This clear-eyed approach is central to the rest of the story, in which Bridget discovers she is pregnant and, unsure whether she wants a child, has an abortion. Again, there’s no melodrama here; it’s a decision in which she’s comfortable and confident, even if she is somewhat unprepared for the physical and emotional repercussions, and which doesn’t colour the rest of her narrative.

“It was important for us to have a film that has abortion as a plot point, but doesn’t define this person for the whole story,” says O’Sullivan. “I think that is a trap that a lot of these stories fall into; she is now ‘the woman who has the abortion’. That will be the line in her obituary. No. It’s one event amid a whole lifetime.”

Following her abortion, Bridget spends a summer as a nanny to mixed-race same-sex couple Maya (Charin Alvarez) and Annie (Lily Mojekwu) – who are themselves dealing with their own complex problems, including Maya’s crippling post-natal depression – and their spirited six-year-old Frances (a scene-stealing Ramona Edith-Williams). Yet, crucially, this isn’t presented as a way to make Bridget come round to the idea of motherhood, but simply as a chapter of her life that informs who she is at that given moment.

Kelly O'Sullivan
© Alex Thompson

“The number one thing I wanted to avoid was that Bridget has a great summer with this child and now she wants to be a mother, because that’s just too clean,” says O’Sullivan. “It was important that Bridget starts in a place of ‘I know I don’t want kids right now’, and she also ends in a place of ambivalence. We’re not trying to take any sort of stand on that [choice]. It’s so individual. A lot of times my own mind is changing based on where I am in my life, and we wanted to present that as a totally normal and valid viewpoint to have.

As well as O’Sullivan’s perfectly pitched screenplay and some assured, sensitive direction from Alex Thompson (O’Sullivan’s real-life partner), the film boasts an excellent cast that shoulders its weighty themes with natural ease; not least Edith-Williams as the smart, surprisingly sage Frances.

“The only notes we gave [Ramona] before we started filming was an email Alex sent to her mum saying that the tone of the film was going to be super naturalistic,” says O’Sullivan. “So she came in and would ask smart questions about the story, or her relationship with Bridget, so that she would know how to navigate the scene. The amazing thing is that everything Ramona says is entirely scripted, which just speaks to her incredible performance.”

§ What you have to do
Retype the film review from "Kelly O'Sullivan" up to and including "smart, surprisingly sage Frances.", keeping every word and punctuation mark unchanged.

§ Data records
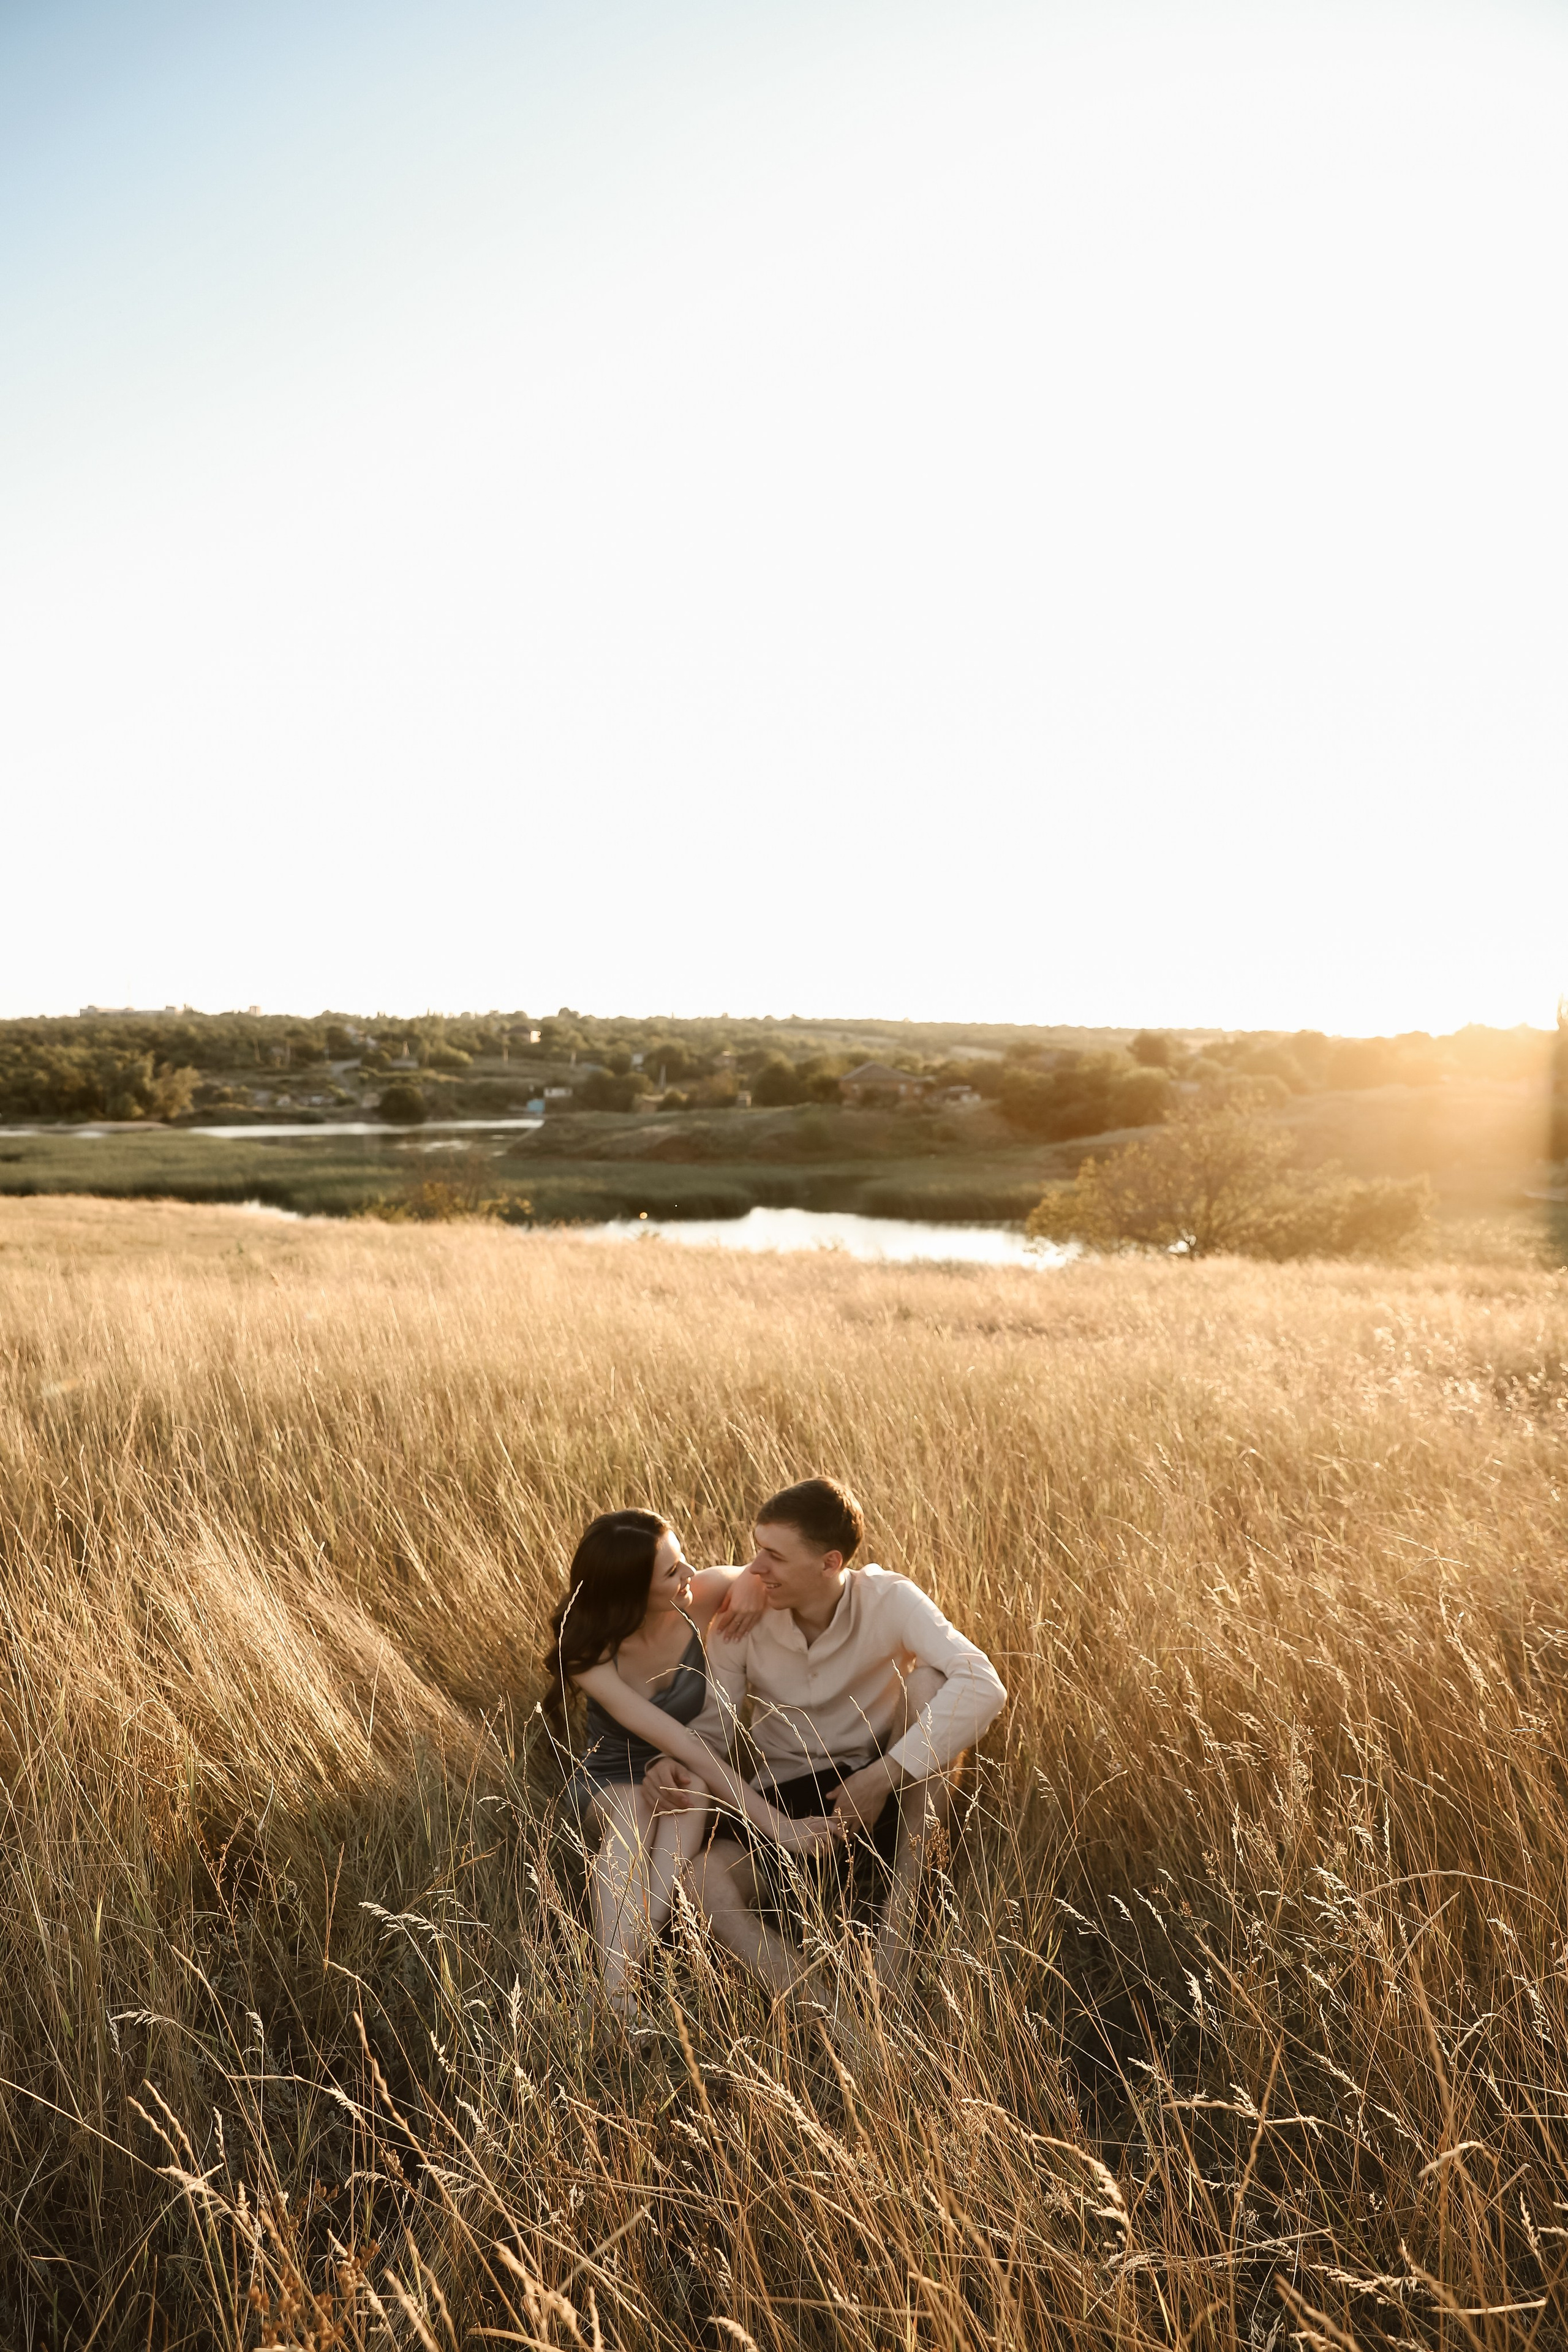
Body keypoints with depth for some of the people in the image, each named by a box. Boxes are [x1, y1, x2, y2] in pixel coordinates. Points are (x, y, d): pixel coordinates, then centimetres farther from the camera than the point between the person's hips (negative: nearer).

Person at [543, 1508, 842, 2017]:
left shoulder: (700, 1600, -20)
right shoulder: (590, 1656, -26)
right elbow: (681, 1746, -34)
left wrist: (749, 1582, -28)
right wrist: (777, 1824, -39)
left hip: (689, 1783, 2)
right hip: (610, 1782, -2)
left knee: (692, 1787, -35)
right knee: (632, 1808, -38)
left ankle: (641, 1938, -46)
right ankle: (616, 1993, -50)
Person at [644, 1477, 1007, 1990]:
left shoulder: (889, 1601, -17)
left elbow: (984, 1686, -31)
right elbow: (712, 1724, -3)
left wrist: (885, 1775, -35)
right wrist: (670, 1762, -27)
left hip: (890, 1802, -1)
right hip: (786, 1800, 1)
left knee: (927, 1681, -28)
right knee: (701, 1882, -29)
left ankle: (902, 1906, -24)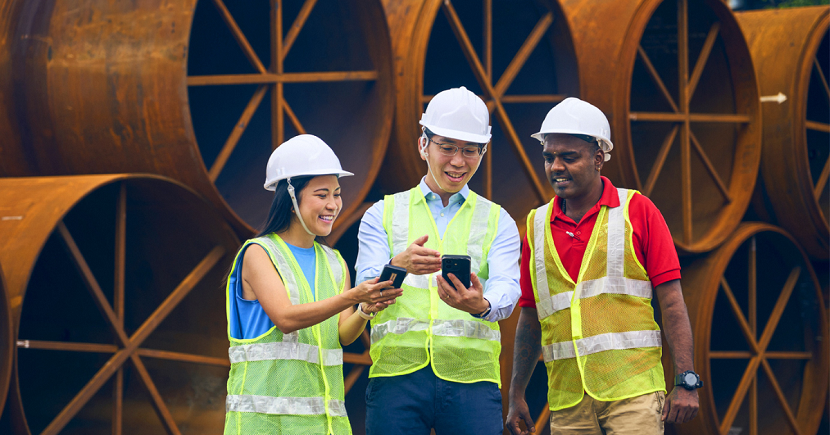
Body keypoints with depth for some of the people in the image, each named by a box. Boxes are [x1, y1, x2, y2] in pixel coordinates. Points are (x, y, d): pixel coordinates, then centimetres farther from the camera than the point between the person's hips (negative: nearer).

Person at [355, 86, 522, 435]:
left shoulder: (498, 222, 16)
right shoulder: (382, 215, 15)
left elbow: (507, 290, -2)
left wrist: (482, 305, -26)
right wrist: (398, 266, -24)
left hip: (472, 379, 0)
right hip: (396, 376, 0)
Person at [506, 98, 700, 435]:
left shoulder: (637, 211, 3)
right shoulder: (538, 225, 13)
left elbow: (672, 303, 0)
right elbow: (530, 317, 18)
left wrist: (687, 382, -8)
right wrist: (516, 395, 15)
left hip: (632, 392, -3)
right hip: (567, 401, 3)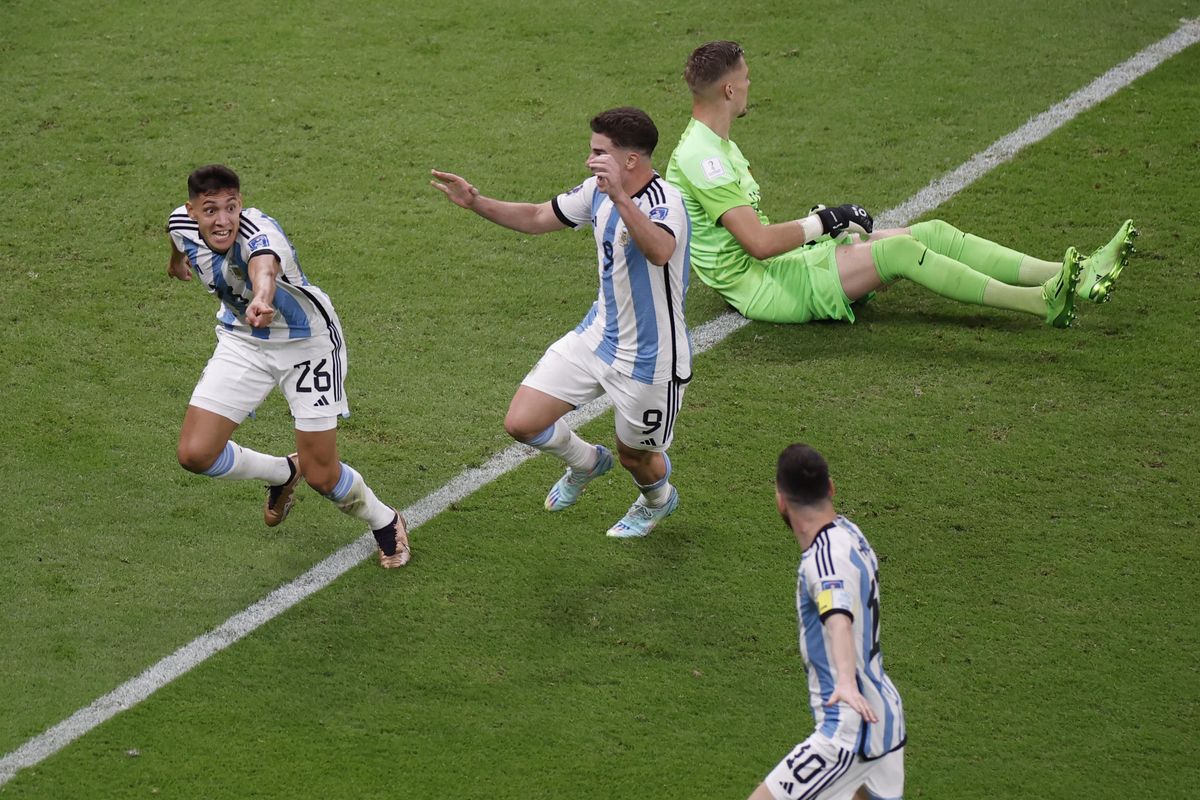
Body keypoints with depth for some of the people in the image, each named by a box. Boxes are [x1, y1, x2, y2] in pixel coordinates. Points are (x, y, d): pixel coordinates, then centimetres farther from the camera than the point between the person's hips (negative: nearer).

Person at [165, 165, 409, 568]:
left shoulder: (260, 232, -38)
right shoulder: (183, 223, -17)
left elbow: (265, 264, -64)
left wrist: (263, 297, -88)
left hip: (305, 341, -5)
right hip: (242, 339, 6)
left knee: (322, 475, -5)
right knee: (195, 454, -8)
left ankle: (385, 522, 29)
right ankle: (283, 473, 23)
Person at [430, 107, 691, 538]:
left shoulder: (664, 202, -28)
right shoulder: (598, 192, -3)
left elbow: (660, 251, -51)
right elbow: (537, 217, 13)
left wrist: (621, 199, -63)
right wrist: (476, 202, 1)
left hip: (650, 358, -7)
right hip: (598, 335, 7)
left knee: (635, 457, 14)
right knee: (521, 423, -1)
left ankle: (657, 499, 53)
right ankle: (586, 462, 33)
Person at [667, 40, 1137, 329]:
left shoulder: (716, 146, 16)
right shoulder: (700, 159, -20)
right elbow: (760, 243, -27)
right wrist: (821, 224, -13)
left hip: (784, 261, 10)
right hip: (759, 287, -10)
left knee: (933, 233, -2)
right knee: (900, 250, -25)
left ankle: (1073, 279, -10)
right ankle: (1044, 302, -27)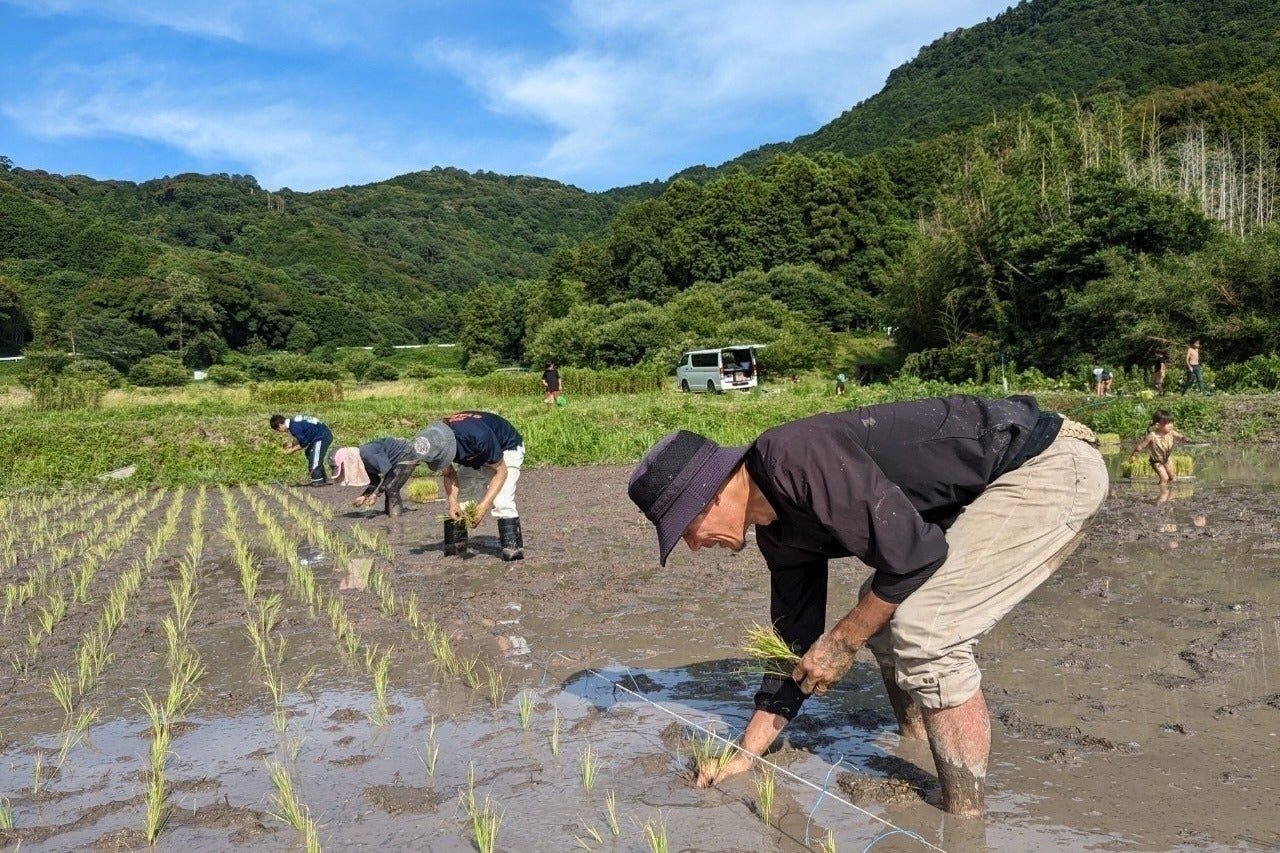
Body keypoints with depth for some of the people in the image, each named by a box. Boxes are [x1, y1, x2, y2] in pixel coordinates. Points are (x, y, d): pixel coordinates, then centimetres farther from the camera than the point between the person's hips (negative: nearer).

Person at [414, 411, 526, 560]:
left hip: (507, 448, -6)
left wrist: (484, 505, -37)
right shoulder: (435, 444, -26)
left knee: (502, 501, -24)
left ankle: (513, 546, -18)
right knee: (462, 501, -2)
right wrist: (453, 502, -24)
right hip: (475, 456, 6)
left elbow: (500, 471, -31)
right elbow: (448, 474, -7)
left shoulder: (479, 436, -44)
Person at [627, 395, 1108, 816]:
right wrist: (744, 758, 16)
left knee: (925, 630, -17)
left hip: (1055, 463, -10)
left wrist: (844, 640, -11)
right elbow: (797, 648, 13)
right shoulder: (778, 533, 6)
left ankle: (964, 820, -2)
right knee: (885, 609, 14)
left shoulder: (794, 457, -24)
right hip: (1001, 483, 10)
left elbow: (910, 553, -25)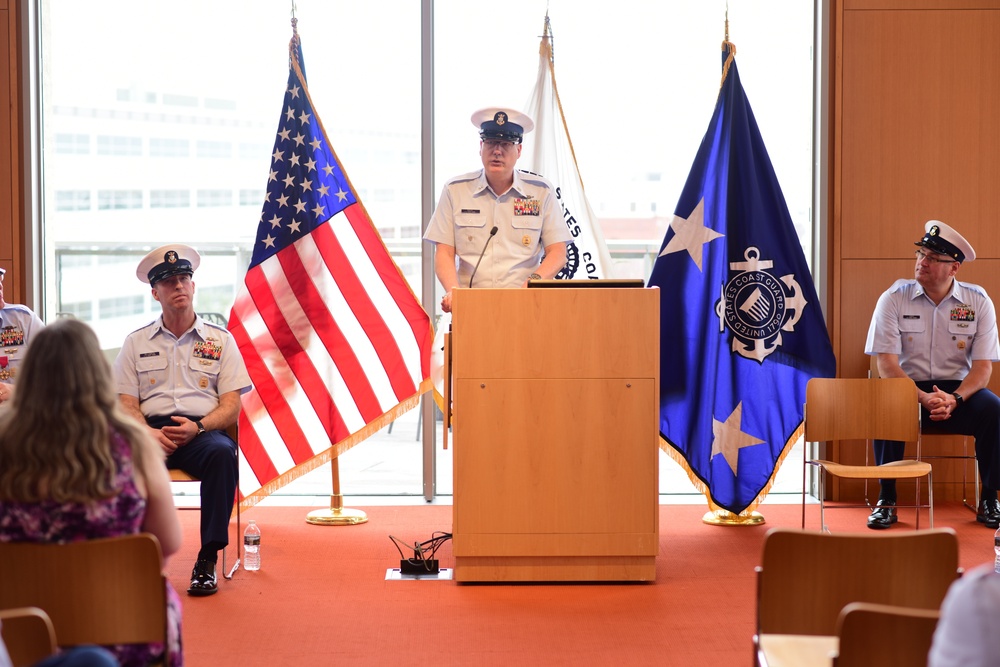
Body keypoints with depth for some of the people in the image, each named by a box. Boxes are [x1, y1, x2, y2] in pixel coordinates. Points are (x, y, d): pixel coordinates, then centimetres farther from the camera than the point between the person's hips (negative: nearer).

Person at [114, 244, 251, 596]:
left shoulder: (220, 339, 14)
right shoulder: (136, 342, 16)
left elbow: (231, 405, 6)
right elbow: (126, 404, 8)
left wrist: (197, 427, -14)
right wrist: (148, 432, -14)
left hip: (203, 432, -1)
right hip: (152, 431, 1)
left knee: (222, 452, -37)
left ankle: (207, 559, -32)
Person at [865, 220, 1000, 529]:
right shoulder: (894, 299, -5)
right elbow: (887, 363, -10)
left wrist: (954, 399, -23)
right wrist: (923, 398, -25)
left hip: (958, 390, 1)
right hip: (909, 388, -1)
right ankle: (886, 501, -18)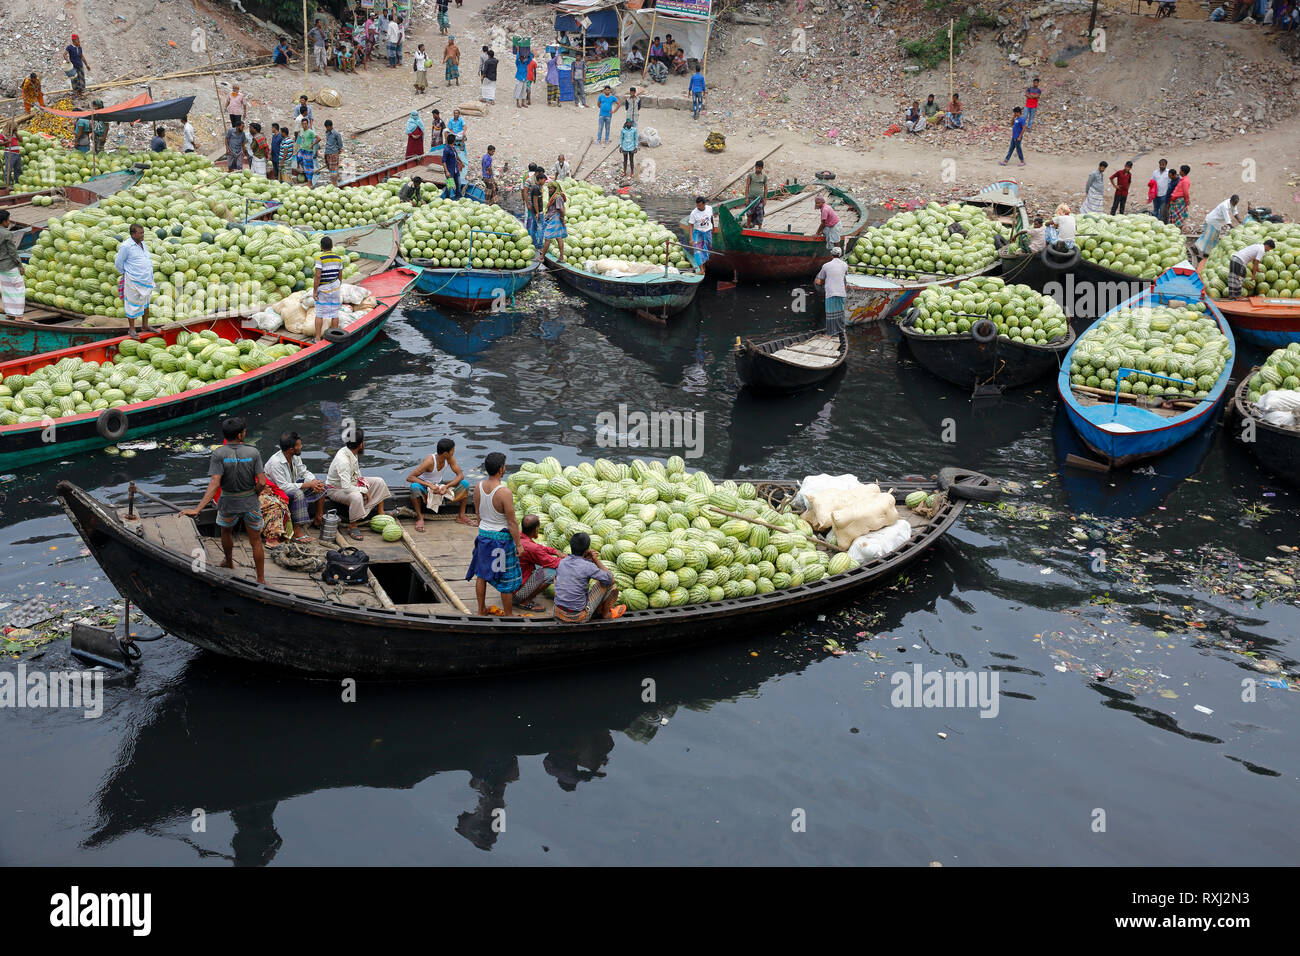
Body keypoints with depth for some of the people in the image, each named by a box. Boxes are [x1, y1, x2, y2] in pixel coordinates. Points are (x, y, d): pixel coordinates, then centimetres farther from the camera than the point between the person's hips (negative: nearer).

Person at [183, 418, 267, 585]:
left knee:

§ Response to this task
Kelly O'Sullivan
© Alex Thompson

“The number one thing I wanted to avoid was that Bridget has a great summer with this child and now she wants to be a mother, because that’s just too clean,” says O’Sullivan. “It was important that Bridget starts in a place of ‘I know I don’t want kids right now’, and she also ends in a place of ambivalence. We’re not trying to take any sort of stand on that [choice]. It’s so individual. A lot of times my own mind is changing based on where I am in my life, and we wanted to present that as a totally normal and valid viewpoint to have.

As well as O’Sullivan’s perfectly pitched screenplay and some assured, sensitive direction from Alex Thompson (O’Sullivan’s real-life partner), the film boasts an excellent cast that shoulders its weighty themes with natural ease; not least Edith-Williams as the smart, surprisingly sage Frances.